Don’t Tell Me What You Do: You May Have Been Mislabeled
The labels we have to categorize the work creatives do are antiquated, but it’s not the labels that need to be modernized, but our understanding of the roles we play in our work.
Originally posted on February 4, 2015 and now moved to Medium.
Working as a creative, I have a hard time explaining what I do when the omnipresent “what do you do for work?” comes up in conversation. Part of the issue is that the labels we have to categorize vocations are outdated and their realities have changed since they were first coined. The other part is that the different lines of work are increasingly overlapping and it is nearly impossible to successfully categorize oneself any single one of them. It is not, however, the labels that need to be updated to accommodate the change, but our framing of the concept of work as a whole.
Job postings typically focus on tasks and inputs, though employers’ expectations are increasingly focused around the outputs and what contribution the employee can have towards the success of the project, company or organization as a whole. In the realm of freelance work, fewer clients seek technical solutions (e.g. someone to build a website), as they are looking for someone who can invest into their business (e.g. someone who can help them grow their business online). As such, it is equally as hard for a business to hire a “good” web designer, as it is for a freelancer to sell oneself as merely a web designer.
Those who find themselves in this awkward place of overlapping disciplines are, I think, actually in a very good place to be. Not only you have a unique value proposition, but you are also in a position to explore uncharted territories and come up with solutions that are significantly better. You are in a unique place to make a big contribution, be it for your employer, your client or your own project.

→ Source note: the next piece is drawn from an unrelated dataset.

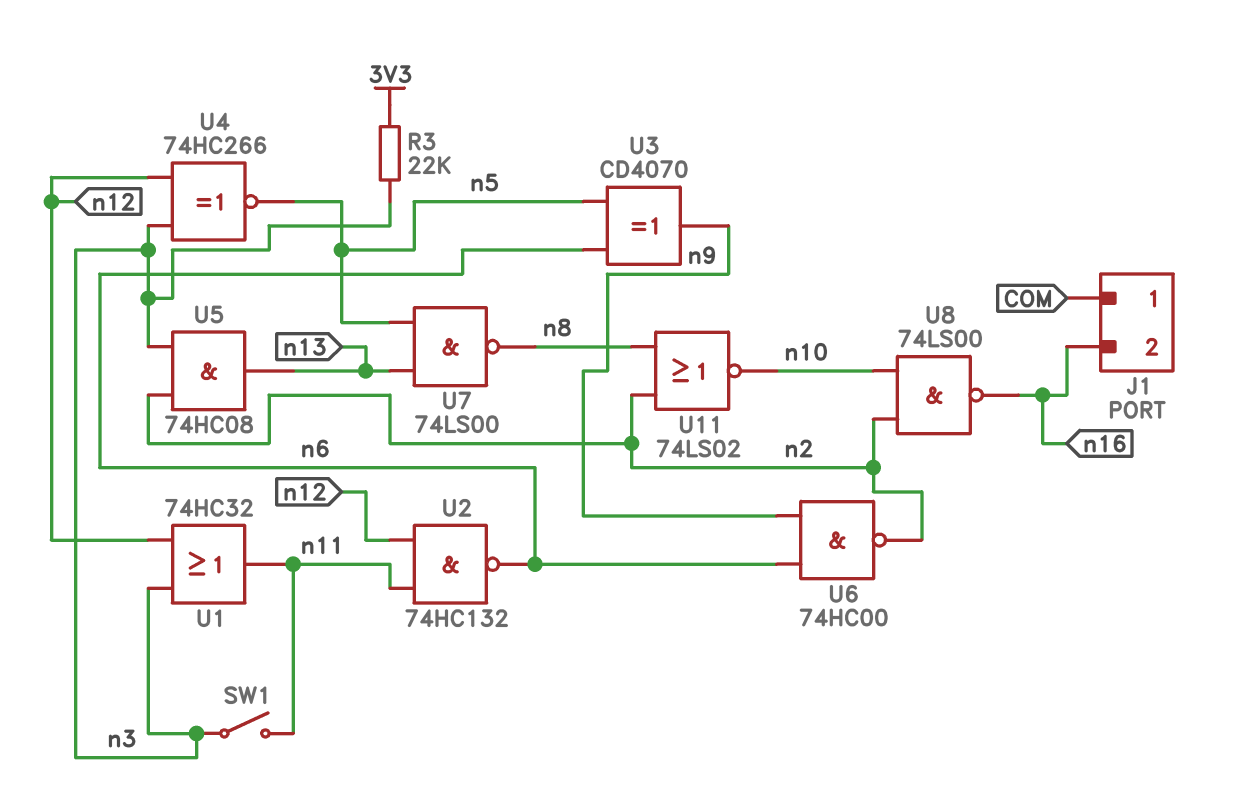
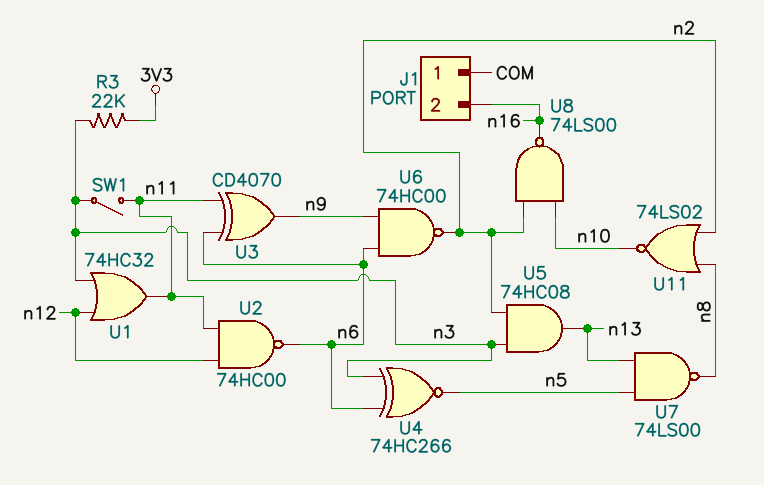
U2: NAND 74HC132 (in n11, in n12, out n6) -> NAND 74HC00 (in n11, in n12, out n6)
U3: XOR CD4070 (in n5, in n6, out n9) -> XOR CD4070 (in n6, in n11, out n9)
U4: XNOR 74HC266 (in n3, in n12, out n5) -> XNOR 74HC266 (in n3, in n6, out n5)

As a freelancer, this seems like a future-proof bet. As automation and the availability of technologies simplifies, reduces and dismisses tasks that can be performed by a machine, the role of human labor is shifting towards other tasks like ideation and creativity. As we move away from manual tasks, “fortune will instead favor […] those who can innovate and create new products, services, and business models.” (Foreign Aff.)
What does this work look like? I don’t expect there to be an answer, recipe or label. It sounds ambiguous, but I think overcoming this discomfort is key. We dislike uncertainty and questions that don’t have answers, we need to resist the temptation to fall back into labels and job descriptions, both as an employer and an employee.
But, what do you do for work? I will still have to answer the question, but I will try to not think about what to call it, but rather what I can do for this person, company or organization. I help companies grow their business, I am passionate about creating things, I believe technology can help people reach their full potential. If I’m talking to a potential client, I can think of ways that will grow their business. If it’s a fellow freelancer, I can look for ways to work together or help one another. If I’m talking to a friend or relative, I can look for interests we have in common or relate to work that they can understand and appreciate.
I believe that if we focus on the value and ideas we can bring, and not let labels, titles and diplomas dictate what we chose to do, we can better develop our inner potential and find more opportunities to pursue things we are passionate about.
It’s scary to follow my gut and dive into the unusual overlaps, but it’s simply not worth doing otherwise.